Amendments to the Contaminated Sites Regulation

The followings are some key changes to the CSR:

  • The owner or operator of the site or their designated agent will be required to complete the site disclosure statement rather than “any person”.
  • Automatic trigger: A submission of the site disclosure statement to the Site Registrar will automatically trigger a site investigation.
  • Site closure definitions and triggers: The amendments add or revise definitions to clarify when site closure will require filing of a site disclosure statement and a site inspection.
    • For example, “decommissioning a site” or “ceasing operations” for 12 months or more will require the submission of a site disclosure statement within 6 months.
  • Bankruptcy trigger: A company that owns, or operates on, a potentially contaminated site and has made an application for protection under the Companies’ Creditors Arrangement Act or files a proposal under the Bankruptcy and Insolvency Act, would be required to complete a site disclosure statement for all applicable land parcels within 90 days.
  • Exemptions List updated and clarified: Revision to the exemptions list to improve clarity, consistency and scope with respect to site disclosure statements. Some notable changes include:
    • “Opt-out” exemption to be removed;
    • Oil and gas exemption to be added as it will be captured by the Oil and Gas Activities Act and relevant regulations;
    • Rezoning without change to the activity, subdivision in order to effect minor boundary adjustment, or lot consolidation will be exempted; and
    • Demolition, installing or replacing underground utilities, fencing or signage, paving, and landscaping will be exempted.
  • The Schedule 2 Specified Industrial or Commercial Use List, which itemizes the activities or purposes that trigger the site disclosure processes, has been updated and clarified.
  • Introduction of administrative penalties that can be imposed for failure to submit a site disclosure statement or complete a site investigation.
Forthcoming protocols

As part of implementing the new amendments that will come into effect on February 1, 2021, ten draft protocols for implementation of the amendments have been developed and posted for comment. Stakeholders who wish to have input into the final protocols may wish to review and comment on these draft documents. The deadline for public comments is Monday, January 11, 2021.

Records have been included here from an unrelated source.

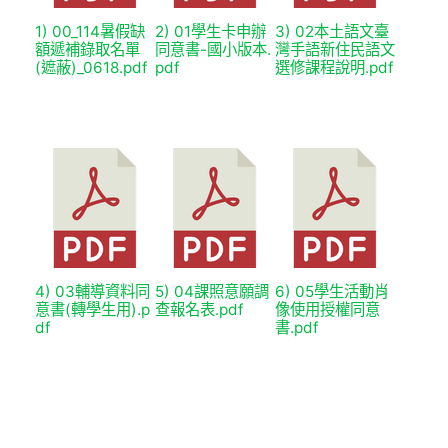
1) 00_114暑假缺
2) 01學生卡申辦
3) 02本土語文臺
額遞補錄取名單
同意書-國小版本.
灣手語新住民語文
(遮蔽)_0618.pdf
pdf
選修課程說明.pdf
4) 03輔導資料同
5) 04課照意願調
6) 05學生活動肖
意書(轉學生用).p
查報名表.pdf
像使用授權同意
df
書.pdf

This article provides only general information about legal issues and developments, and is not intended to provide specific legal advice. Please see our disclaimer for more details.


[1] ‎Site investigations will not be required where a vendor of real property is required under the EMA to provide a site disclosure statement to a prospective purchaser. Similarly, a person who files for protection under the Companies’ Creditors Arrangement Act or files a proposal under the Bankruptcy and Insolvency Act is only required to provide a site disclosure statement and does not need to conduct site investigations unless he/she proposes to perform a prescribed commercial or industrial activity. Finally, a permit holder under the Oil and Gas Activities Act, who is obligated to provide a site disclosure statement in order to decommission a site or cease activities thereon, does not need to conduct site investigations on the “operating area” where the permit holder is authorized to carry out oil and gas activities.